- Trecho da página:
#  > Telecomunicações >  > Mikrotik >  >  Omnitik Parou

## RaphaLSantos

Boa tarde, pessoal do UnderLinux.
Novamente venho por meio desse topico pedir a ajuda de vocês.

Tenho duas torres operando com Omnitik, porem a alguns dias aconteceu um raio queimando aparentemente só a fonte da Omnitik.

A fonte da Omnitik é de 28v 2.57a e nao tem para comprar. Tenho aqui uma fonte da Ubiquiti de 24v 0.5a.

Essa fonte quebra o galho na minha situação ela vai ligar a antena e operar ?

----------


## eduardomazolini

Sim

----------


## gandhi

Quebra o galho mas pode fazer sua omimi travar, como aconteceu com o Que uso, então use só para não deixar seus clientes sem net, mas já corre atrás da original blz.

----------


## rubem

Não só quebra o galho, QUALQUER fonte de 15 a 28V serve, desde que com corrente maior que algo tipo 1A, pode ser usada indefinidamente

Omnitik consome pouco, vem com fonte grande na versão que tem saídas POE, porque aí ela alimentaria também outros equipamentos. Ela mesma consome menos de 12W (Tanto no modelo POE como no comum), se usar fonte 24V 1A (24*1= 24W) isso é menos que metade da capacidade da fonte, ou seja, tem 100% de margem de segurança! Pode usar de modo fixo, não só temporario.

Mas essa fonte 24V 0,5A realmente tem que ser temporária. Pega qualquer outra fonte minimamente maior, não precisa exagerar com 2,57A.

----------

- Detalhes do problema: Devolva, sem nenhuma alteração, a parte da discussão sobre a fonte da Omnitik que começa com as palavras "Novamente venho por" e termina com "fonte da Omnitik.". A listagem não tem nenhum papel aqui.

- Dados brutos:
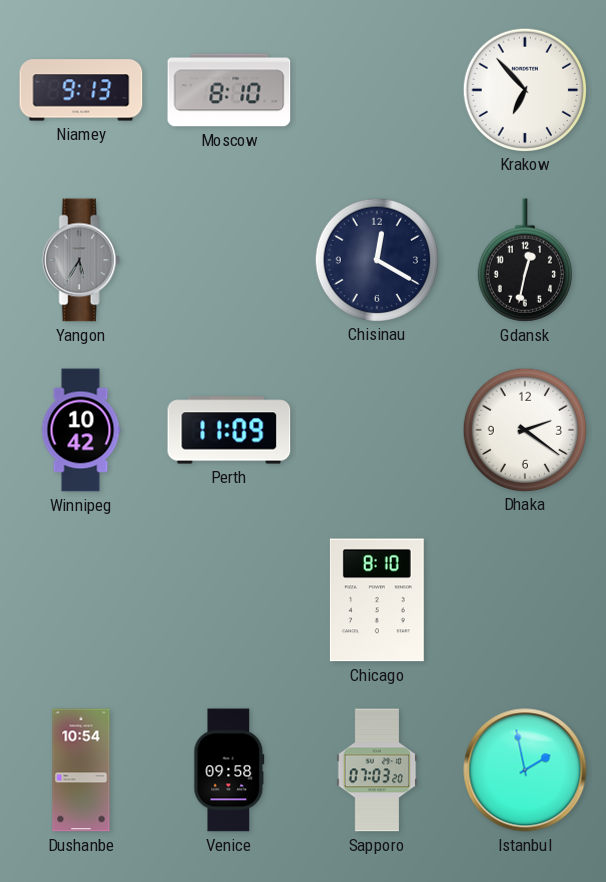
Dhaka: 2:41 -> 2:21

...

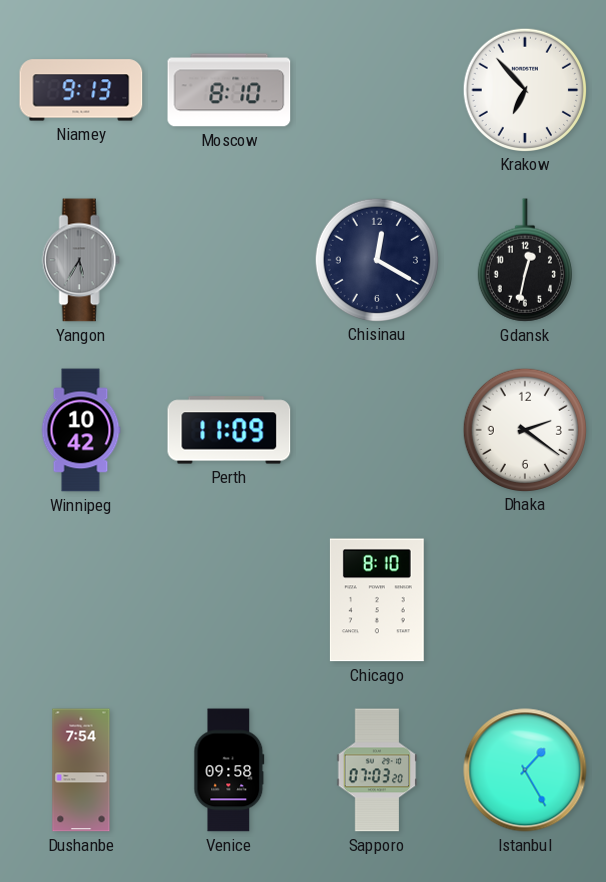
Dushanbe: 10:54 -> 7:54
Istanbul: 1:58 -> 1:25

- Resposta da tarefa:
Novamente venho por meio desse topico pedir a ajuda de vocês.

Tenho duas torres operando com Omnitik, porem a alguns dias aconteceu um raio queimando aparentemente só a fonte da Omnitik.